The Salvation Army thrift store in High River, Alberta reopened five months after floods wreaked havoc on its interior.

But in addition to these joint initiatives, there’s significant encouragement for all team members to have this spirit and intention of “Good Works@Work” in all they say and do — as the story of the Ajax woman shows.

John also tells a story of a Hamilton man visiting a Salvation Army story on a bitterly cold night and trying on several coats before he walked out, wearing an appropriately sized coat — and without having paid for it. The team working that night, however, saw he was clearly in need and simply let him go.

The next morning the man returned to the store, dumped a pile of change out of his pockets on the store counter and told them he knew what he had done was wrong and he wanted to pay for the coat now.

“Most every other retailer in the country would have called the police, but we just said, ‘No, that person needs the coat more than we do’,” John says.

“Again, it’s all part of the culture we try to create, which is about everything from helping somebody out to their car to having a listening ear for a guest that might need to have a chat. It’s just about having that caring, compassionate culture.”

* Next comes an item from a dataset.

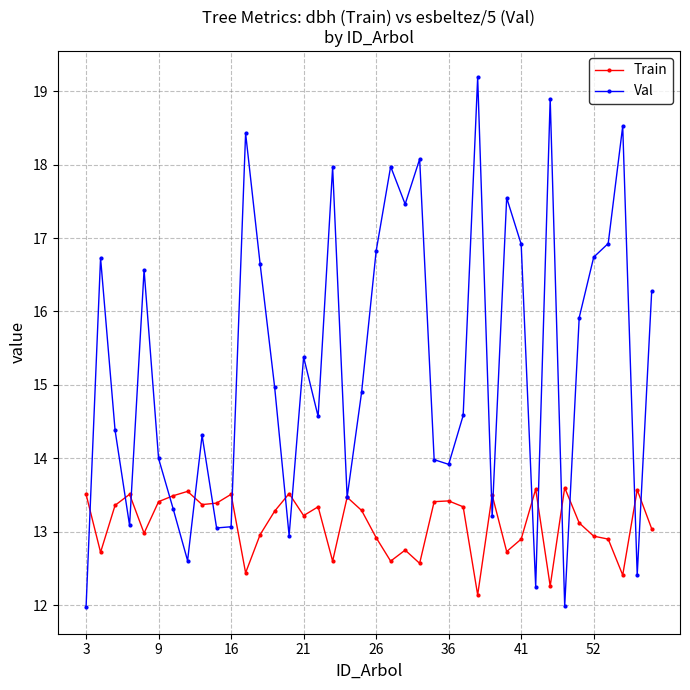

Which series has the largest range (max minus min)?

Val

The Ajax woman certainly noticed that. “You look at people that work in stores and usually you are lucky to get a hello but in this store I got an escape from my grief,” she writes.

She goes on to note this is the kind of world she wants to live in, where strangers get concerned when you don’t come into their store, not because they’re missing the business but because they’re worried about you.

“What a blessing you have with these angels on Earth working with you,” she concludes.

“I am sure every organization and company can only hope to have such wonderful, caring staff work for them.”